RANGE-FINDING/SCREENING STUDIES:
A preliminary range-finding study with the following concentrations was conducted: 3.16, 10.0, 31.6, 100, 316, 1000, 2500 and 5000 µg/plate. No precipitation was noted up to the highest concentration in the pre-experiment (with and without metabolic activation). However, cytotoxicity as indicated by the absence of a background lawn was observed for the 2500 µg/plate dose.

STUDY RESULTS
- Concurrent vehicle negative and positive control data: All criteria of validity were met. The negative control plates with and without metabolic activation were within the historical control data range with the exception of tester strain TA1535, without metabolic activation in Experiment I and with metabolic activation in Experiment II. Slightly lower spontaneous reversion counts of 3 (control range without metabolic activation 5 - 34, with metabolic activation 4 - 37) were observed in one single plate in each experiment. Since the data were considered acceptable for addition to the laboratory historical database, the observed slight decrease was regarded as not biologically relevant and did not influence the validity of the results.
For further details on the results, please refer to the tables in the attached file "Result Tables".

HISTORICAL CONTROL DATA
For details on the historical control data, please refer to the tables in the attached file "Historical Control data".

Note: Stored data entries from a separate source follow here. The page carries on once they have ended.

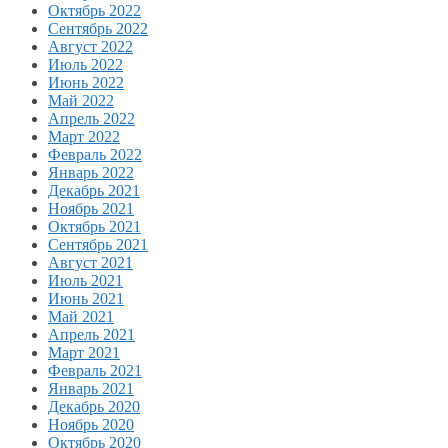
Октябрь 2022
Сентябрь 2022
Август 2022
Июль 2022
Июнь 2022
Май 2022
Апрель 2022
Март 2022
Февраль 2022
Январь 2022
Декабрь 2021
Ноябрь 2021
Октябрь 2021
Сентябрь 2021
Август 2021
Июль 2021
Июнь 2021
Май 2021
Апрель 2021
Март 2021
Февраль 2021
Январь 2021
Декабрь 2020
Ноябрь 2020
Октябрь 2020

Applicant's summary and conclusion

Conclusions:

During the described mutagenicity test and under the experimental conditions reported, the test substance did not cause gene mutations by base pair changes or frameshifts in the genome of the tester strains used. Therefore, the test substance is considered to be non-mutagenic in this bacterial reverse mutation assay.